From: Mark Graber <mark.graber at improvediagnosis.org<mailto:mark.graber at improvediagnosis.org>>
Date: Tuesday, November 10, 2015 at 9:49 AM
To: Listserv ImproveDx <IMPROVEDX at LIST.IMPROVEDIAGNOSIS.ORG<mailto:IMPROVEDX at LIST.IMPROVEDIAGNOSIS.ORG>>, Mark Ebell <ebell at uga.edu<mailto:ebell at uga.edu>>
Subject: Re: [IMPROVEDX] Blog posting on ICD-10 and Diagnosis

Thanks to Mark Ebell for calling attention to the WHO's classification system, the International Classification for Primary Care (ICPC-2).  One NICE feature in ICPC-2 is that it captures the reason for the encounter, which would be a huge help to future research on diagnostic error.  We need that !

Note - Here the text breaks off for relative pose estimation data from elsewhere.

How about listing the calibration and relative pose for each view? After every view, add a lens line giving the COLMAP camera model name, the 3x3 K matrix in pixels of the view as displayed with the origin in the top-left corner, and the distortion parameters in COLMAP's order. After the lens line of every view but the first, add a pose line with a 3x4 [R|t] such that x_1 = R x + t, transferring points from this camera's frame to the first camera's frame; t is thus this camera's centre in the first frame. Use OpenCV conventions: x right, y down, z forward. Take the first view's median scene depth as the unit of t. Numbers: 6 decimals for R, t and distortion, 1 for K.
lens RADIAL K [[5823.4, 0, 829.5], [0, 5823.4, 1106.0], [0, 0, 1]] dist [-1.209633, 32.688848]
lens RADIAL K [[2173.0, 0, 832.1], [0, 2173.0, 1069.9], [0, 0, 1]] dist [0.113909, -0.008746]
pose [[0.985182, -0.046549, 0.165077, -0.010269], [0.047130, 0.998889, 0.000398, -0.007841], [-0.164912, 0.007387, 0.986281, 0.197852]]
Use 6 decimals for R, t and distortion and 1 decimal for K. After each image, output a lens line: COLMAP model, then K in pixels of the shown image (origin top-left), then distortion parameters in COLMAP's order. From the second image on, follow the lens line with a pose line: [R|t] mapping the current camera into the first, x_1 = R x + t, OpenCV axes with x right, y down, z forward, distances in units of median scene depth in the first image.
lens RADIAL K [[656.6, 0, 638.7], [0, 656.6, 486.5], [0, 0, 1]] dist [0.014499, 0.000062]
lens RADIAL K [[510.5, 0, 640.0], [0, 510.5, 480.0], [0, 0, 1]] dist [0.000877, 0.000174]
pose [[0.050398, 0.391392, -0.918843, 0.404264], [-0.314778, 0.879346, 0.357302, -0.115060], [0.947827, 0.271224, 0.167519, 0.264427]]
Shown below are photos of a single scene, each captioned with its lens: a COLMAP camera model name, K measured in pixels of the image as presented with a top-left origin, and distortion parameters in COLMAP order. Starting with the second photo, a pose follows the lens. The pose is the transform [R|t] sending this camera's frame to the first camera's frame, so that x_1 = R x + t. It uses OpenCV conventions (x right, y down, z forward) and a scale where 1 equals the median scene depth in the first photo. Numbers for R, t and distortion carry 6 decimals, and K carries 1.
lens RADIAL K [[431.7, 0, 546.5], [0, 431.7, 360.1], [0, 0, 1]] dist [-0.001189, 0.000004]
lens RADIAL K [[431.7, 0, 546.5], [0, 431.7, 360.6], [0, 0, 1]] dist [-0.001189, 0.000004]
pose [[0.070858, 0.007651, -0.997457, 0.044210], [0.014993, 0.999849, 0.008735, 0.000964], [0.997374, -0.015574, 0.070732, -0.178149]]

Our exclusive use of ICD-10 in the US is a complicating factor in regard to research, because so often a presumptive diagnosis is chosen instead of just the chief complaint.


Mark L Graber MD FACP
President, SIDM  www.improvediagnosis.org<http://www.improvediagnosis.org>

On Nov 9, 2015, at 8:47 PM, Mark H Ebell <ebell at UGA.EDU<mailto:ebell at uga.edu>> wrote:

How about:

http://www.who.int/classifications/icd/adaptations/icpc2/en/

Mark Ebell

From: "graber.mark at GMAIL.COM<mailto:graber.mark at GMAIL.COM>" <graber.mark at GMAIL.COM<mailto:graber.mark at GMAIL.COM>>
Reply-To: Society to Improve Diagnosis in Medicine <IMPROVEDX at LIST.IMPROVEDIAGNOSIS.ORG<mailto:IMPROVEDX at LIST.IMPROVEDIAGNOSIS.ORG>>, "graber.mark at GMAIL.COM<mailto:graber.mark at GMAIL.COM>" <graber.mark at GMAIL.COM<mailto:graber.mark at GMAIL.COM>>
Date: Monday, November 9, 2015 at 11:08 PM
To: "IMPROVEDX at LIST.IMPROVEDIAGNOSIS.ORG<mailto:IMPROVEDX at LIST.IMPROVEDIAGNOSIS.ORG>" <IMPROVEDX at LIST.IMPROVEDIAGNOSIS.ORG<mailto:IMPROVEDX at LIST.IMPROVEDIAGNOSIS.ORG>>
Subject: [IMPROVEDX] Blog posting on ICD-10 and Diagnosis

Dr Yul Ejnes (an internist and  past chair of ACP's Board of Regents) has an interesting  blog post<http://www.kevinmd.com/blog/2015/10/icd-10-isnt-just-the-problem-its-also-the-symptom.html> on the new ICD-10 coding system.  Echoing the same point made in the IOM report Improving Diagnosis in Health Care, he labels ICD-10 an "absurdly complicated payment 'non-system'" and calls for "alternatives that make getting the diagnosis right more important than selecting the correct code."